Re: distributed spiders

From: Eugene Leitl (
Date: Tue Feb 08 2000 - 10:20:08 PST

Sandor Spruit writes:

> Why would you submit the information to a central engine ? I thought
> we'd given up on "central-location-I-control-it-all" and were moving
> into the distributed area. Why not distribute the search engine and
> gradually escalate a search attempt from "local" to "far away" ?
You're absolutely right, and I in fact earlier proposed mating Apache
with locally (plus a mirror of a few neighbour nodes) indexing engine
like htdig or webglimpse, and turn the whole net into one giant
distributed search engine. (There are sure quite a few difficult
issues, like query response times, misuse (queries get amplified big
time, after all), and such, but they probably can be licked).
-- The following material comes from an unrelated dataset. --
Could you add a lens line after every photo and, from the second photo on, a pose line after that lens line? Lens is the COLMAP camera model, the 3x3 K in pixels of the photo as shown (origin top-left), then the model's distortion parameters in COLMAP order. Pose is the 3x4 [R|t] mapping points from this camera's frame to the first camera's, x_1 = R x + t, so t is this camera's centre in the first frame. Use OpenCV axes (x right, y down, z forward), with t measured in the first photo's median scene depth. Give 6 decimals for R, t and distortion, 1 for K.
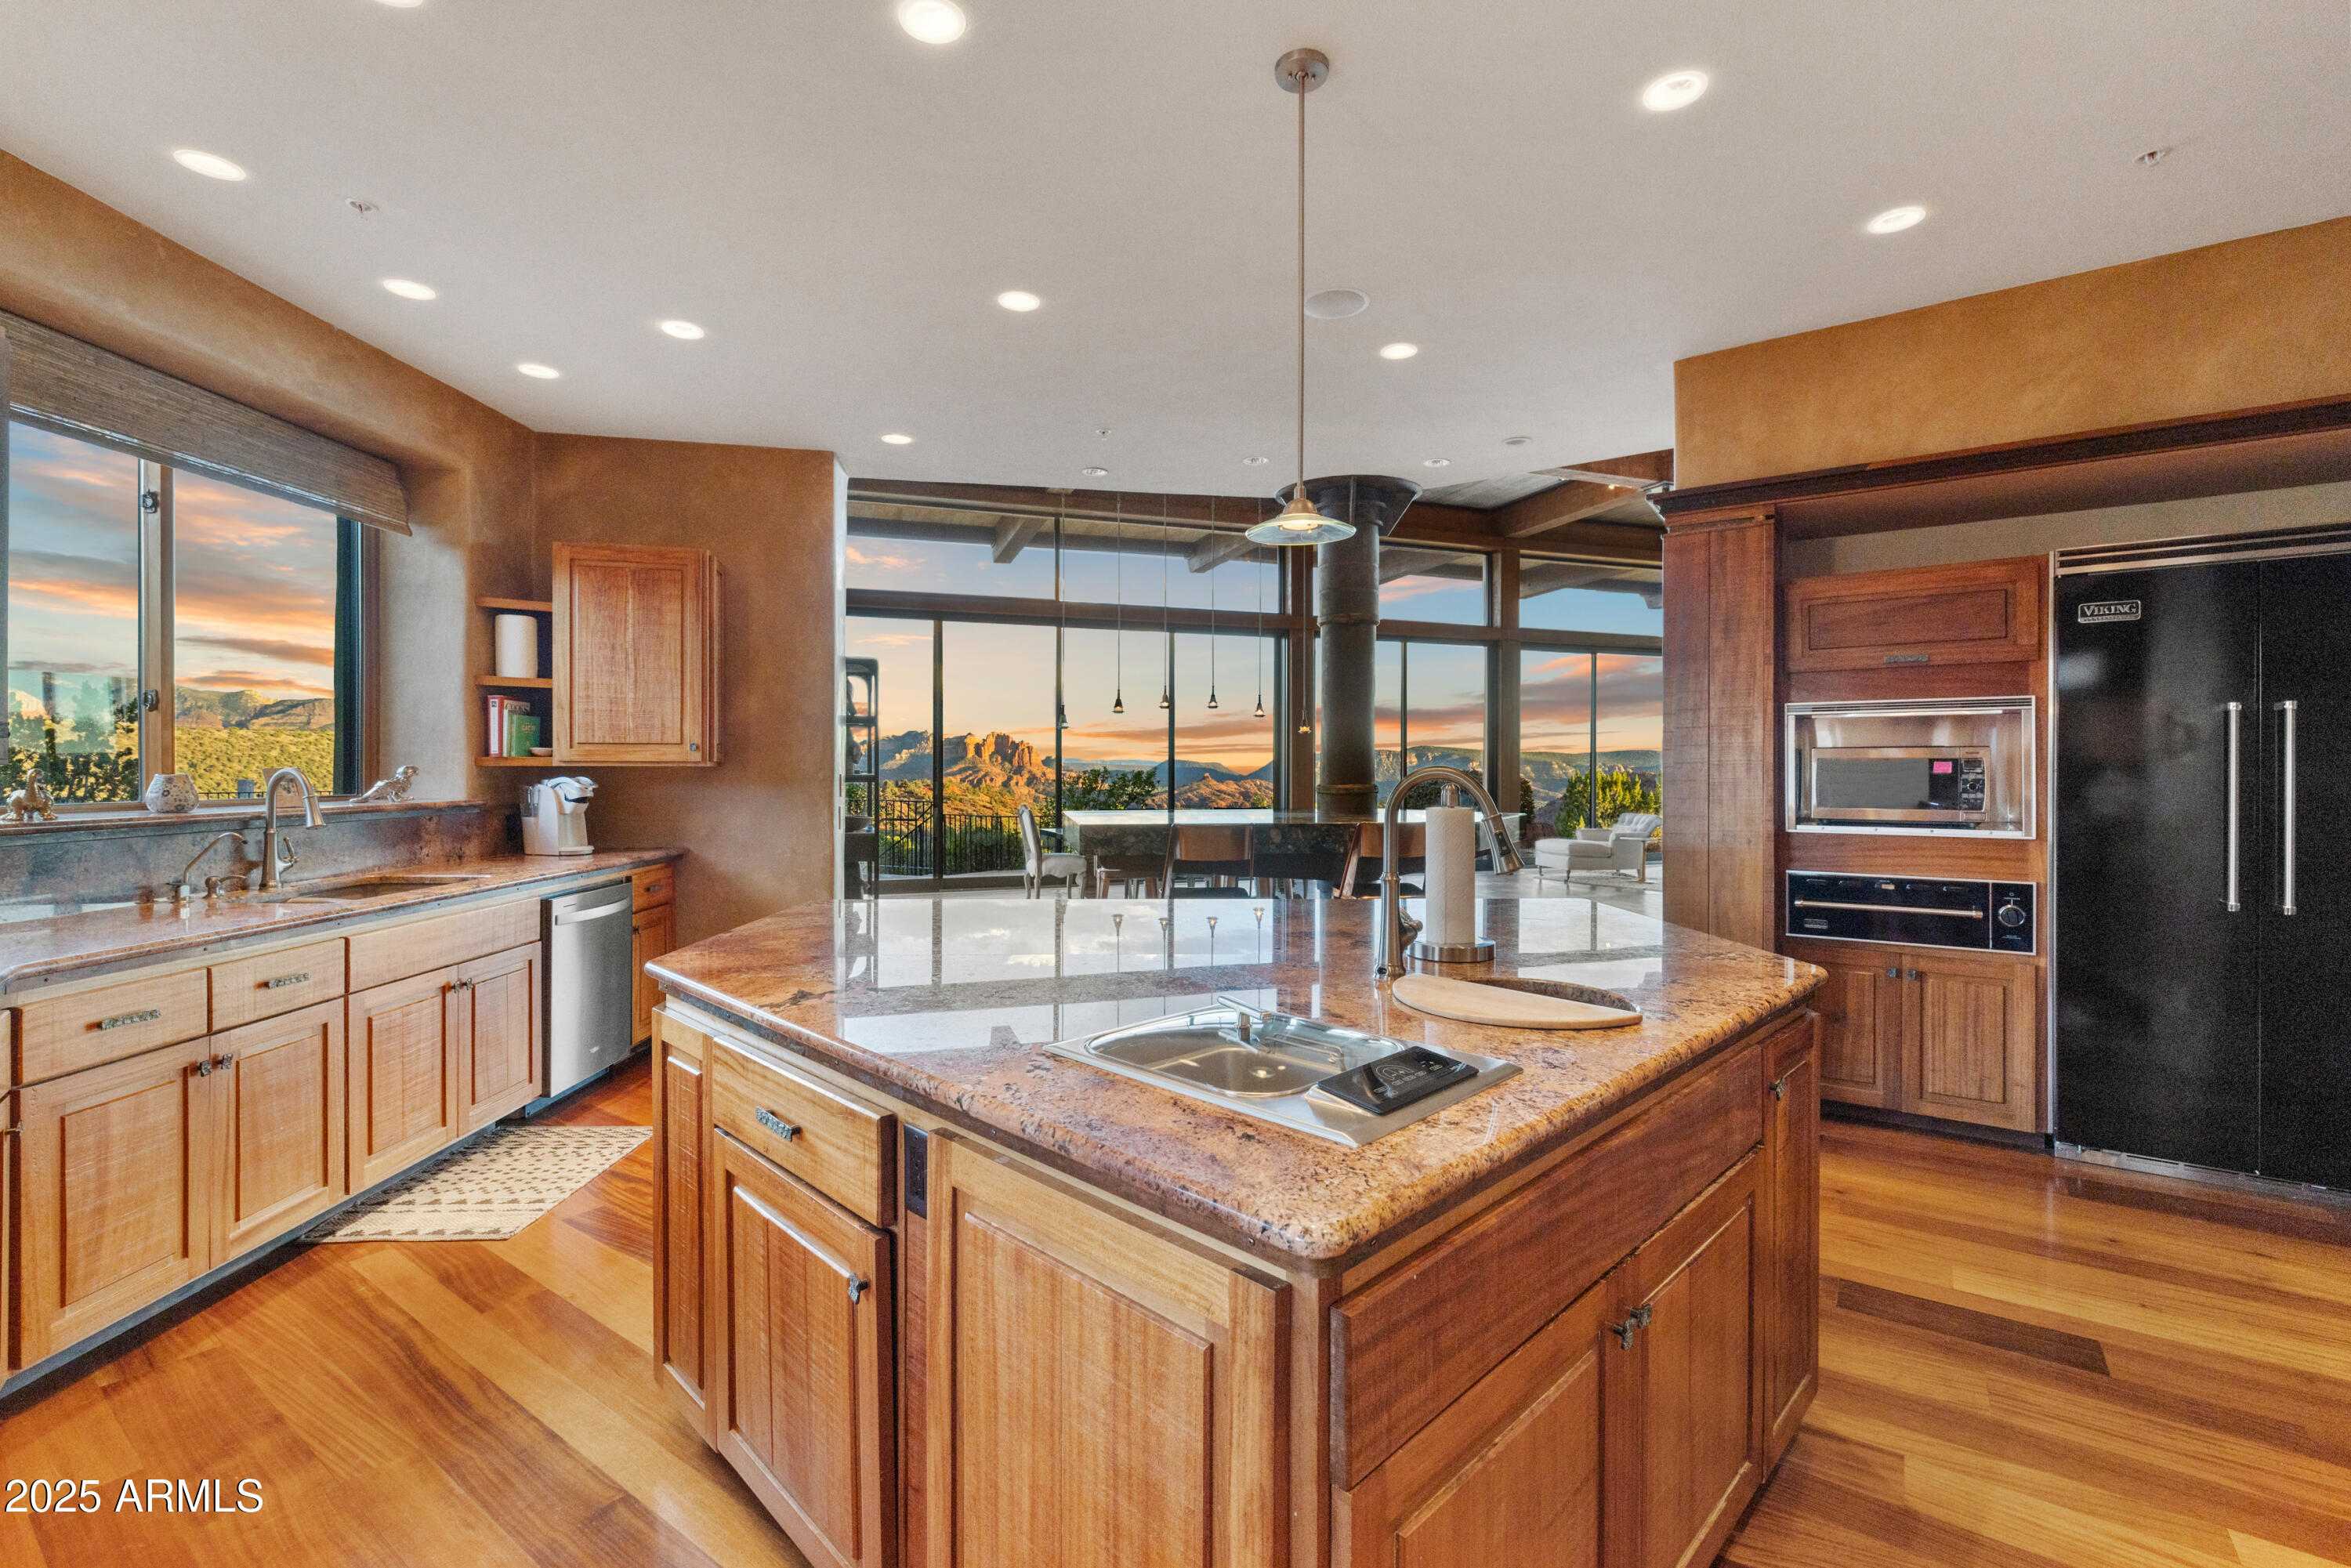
lens RADIAL K [[1023.3, 0, 1182.3], [0, 1023.3, 759.5], [0, 0, 1]] dist [-0.001104, 0.000253]
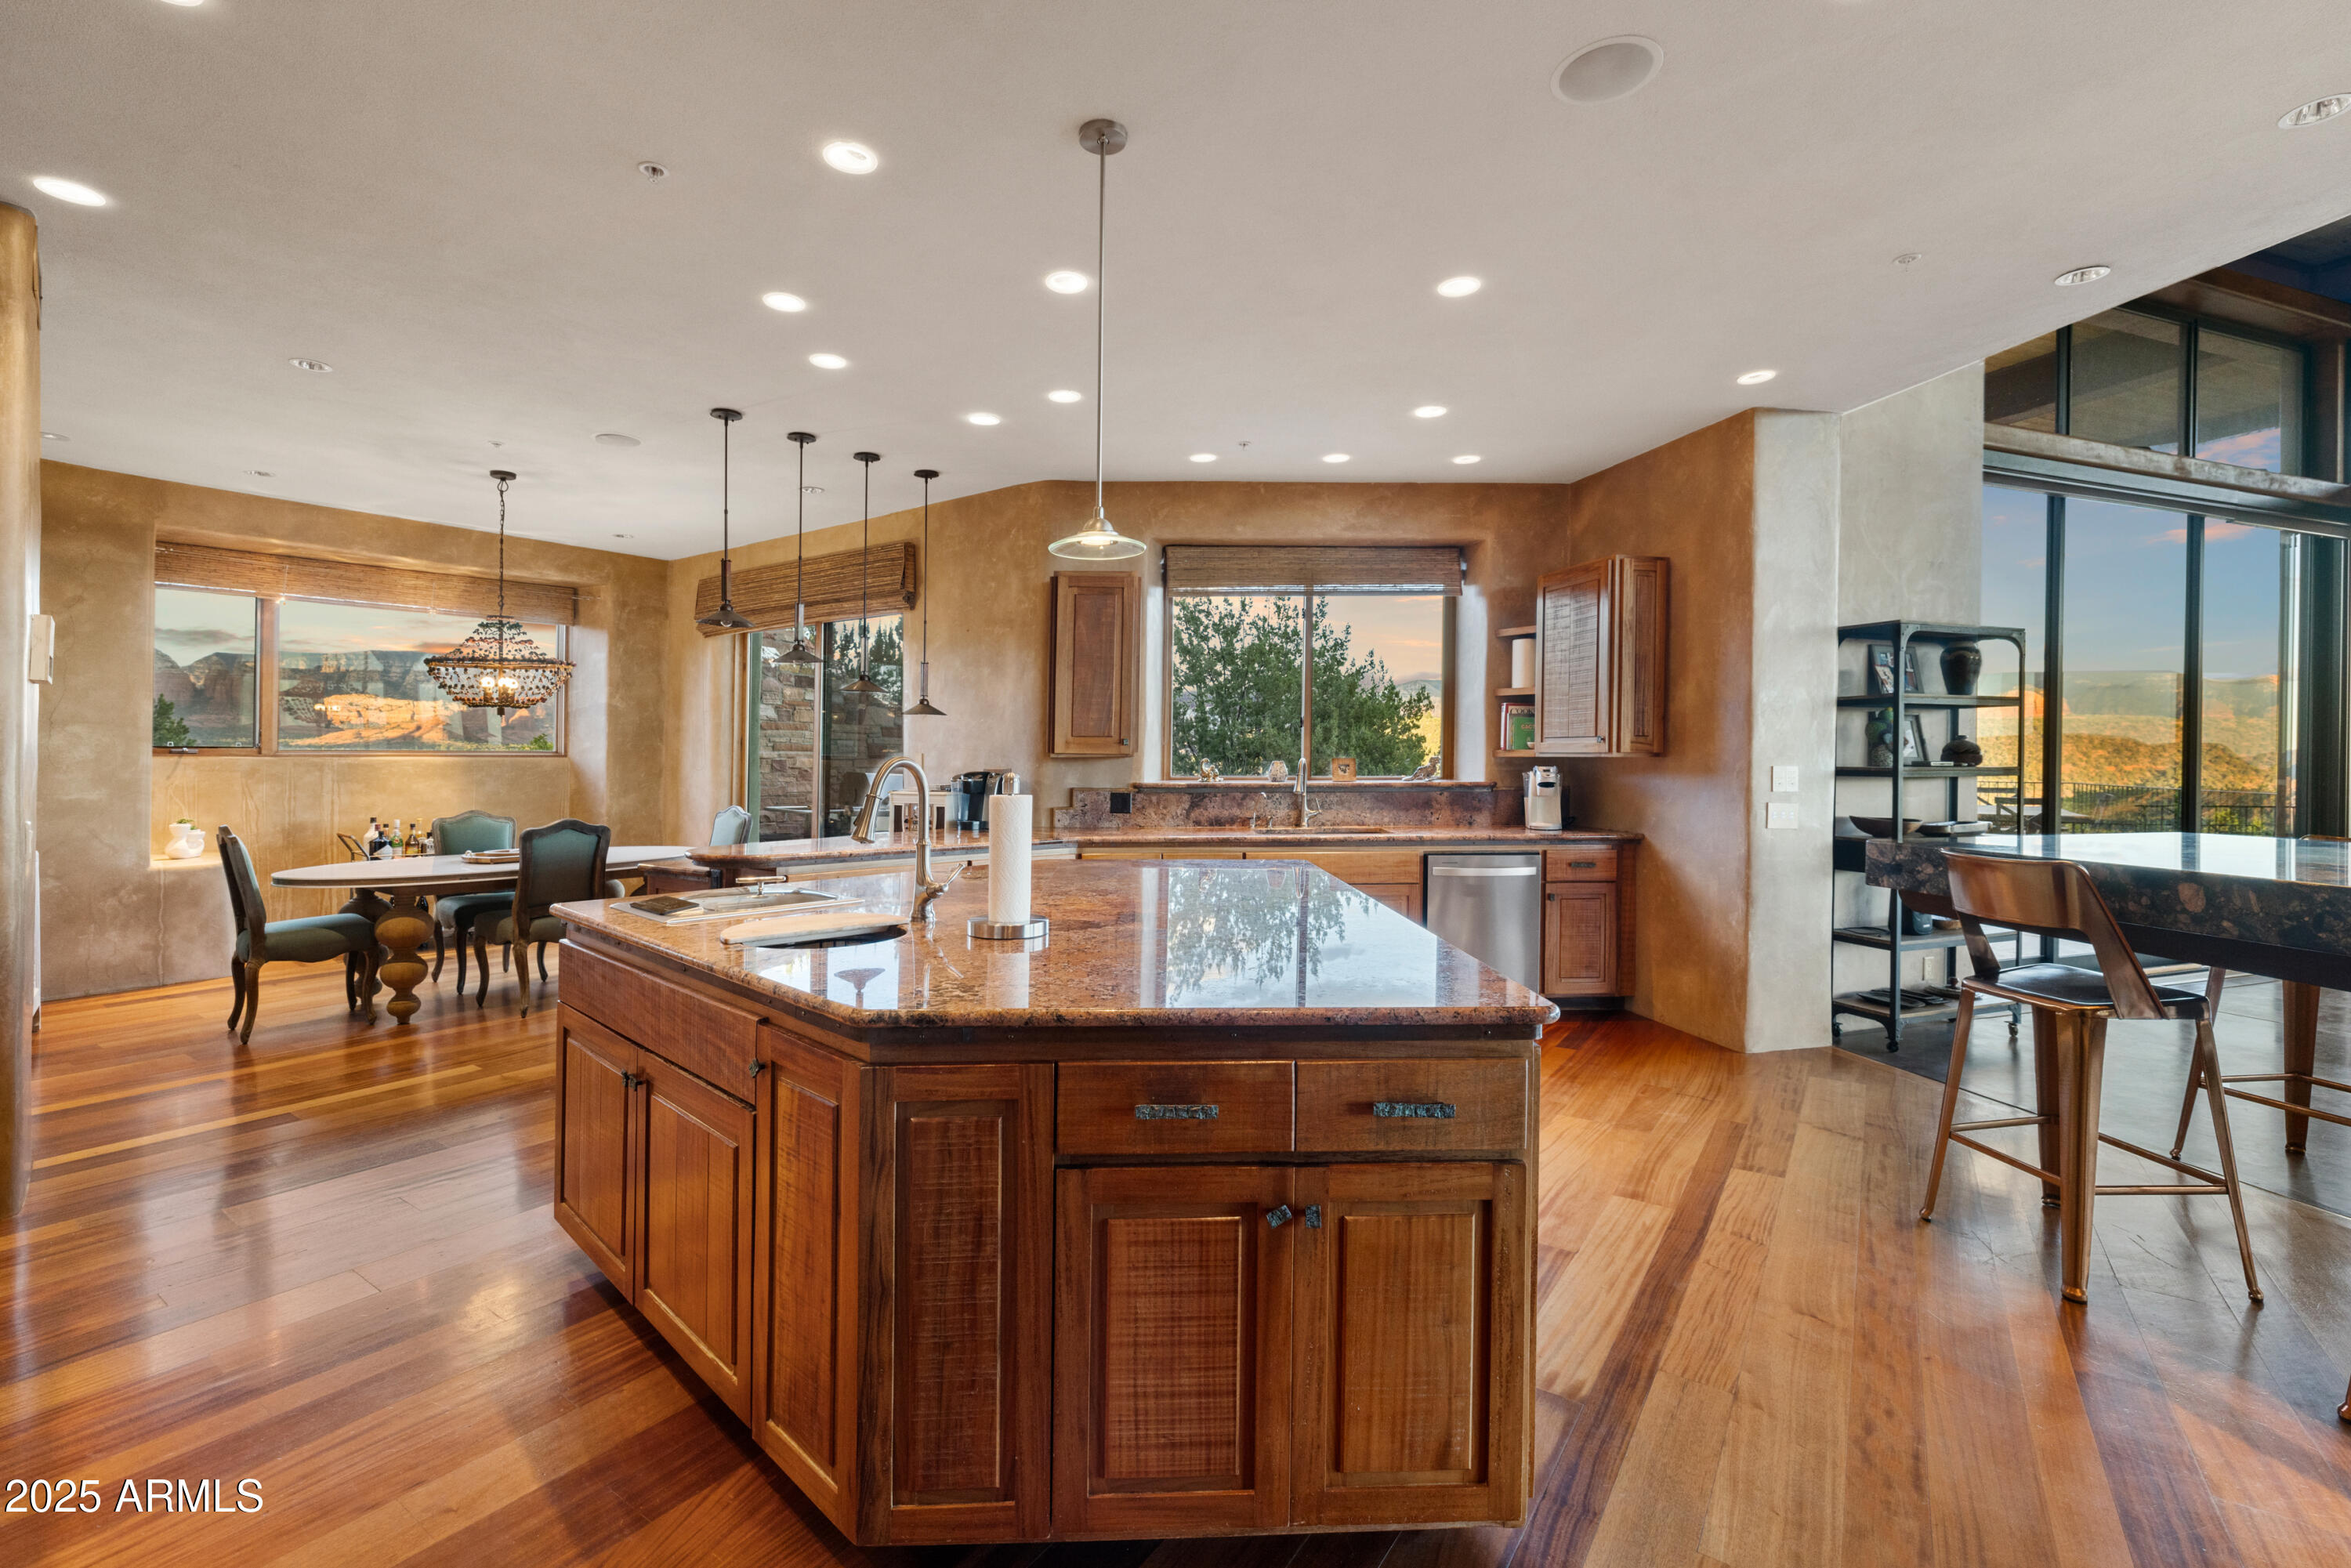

Can't somebody with some free time on their hands (what a sad joke)
whip up something sexy-sounding at SourceForge, and mobilize a few
developers with a clue? (I'm not a web person, so I can't do this,
even if I had time).

However, changes can be made only slowly. Also, when looking for
support of big search engine operators, it helps not to piss them off
by making them realise that the work they support will help them to
become obsolete.
> I'm wondering for a long time now why this isn't happening in some
> structured way already. No one can keep up with the growth of the Net.
> The results of global search engines get ever more useless. On the
> other hand, local search engines often prove to be very up-to-date.

Yes, and one can probably even translate a database backed site into a
(virtual) document tree. Translate local full text index into database
queries, or something.

> Our "local" and - incidently - very clueful Dutch research network
> SURFnet, for example, has a private engine that indexes all the
> websites of Dutch institutions connected to it. The obvious result:
> very fast, up-to-date and helpful responses.
> Eugene> I mean motivation other than paying them and/or giving them priority
> Eugene> in using the search engine.
> My response would be: the search engines would once again be useful -
> back to the good old days when the Web just started to take off.

It's obvious, but this doesn't provide immediately tangible benefits
to the user other than the warm fuzzies (like running SETI@home, or
ECDL). It only reaches a breakthrough when few 10% of all sites are
running the modified Apache.